I have an education in nutrition that the author of the aforementioned article would find lacking. I’m no dietician, but I did study nutrition for a full-year academically and for many years prior personally. I didn’t enroll in my studies to become a guru, but to better learn what health-food means to me, for me, through all life’s ebbs and flows. This knowledge empowers me to ask questions, to start conversations, to come to my own conclusions and to share what I’ve learned with others.
So I started a conversation: I’ve lived in Switzerland for almost a full-year now. I can feel, at times, anxious, and as I’ve found myself more and more settled here I’ve found this anxiety increase. I’ve lived in many places, but never w/ the idea of staying put, and it’s been both a lovely and terrifying experience. Kombucha is a stimulating beverage–I make mine with un-smoked lapsang souchong tea– and I realized that it was contributing to my anxious feelings.

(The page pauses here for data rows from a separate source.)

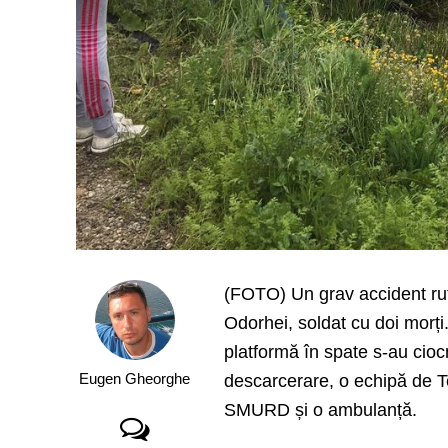
(FOTO) Un grav accident ruti
Odorhei, soldat cu doi morț
platformă în spate s-au ciocn
Eugen Gheorghe
descarcerare, o echipă de T
SMURD și o ambulanță.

And so I stopped. I made the best choice for myself in that moment by shifting from observing command to starting to question, to converse.
Tides are turning, and there’s a need now for more conversation and less commands. The rise of the healthy-eating guru points to something far more significant than a few individual personalities. It points to the fact that people are eager to learn about food and explore their relationships to it. Instead of condemning the interest in health-food, I say we take nutrition out of the hands of the experts and/or gurus and place it back in our own.
After all, they’re the ones that feed us through all life’s ebbs and flows.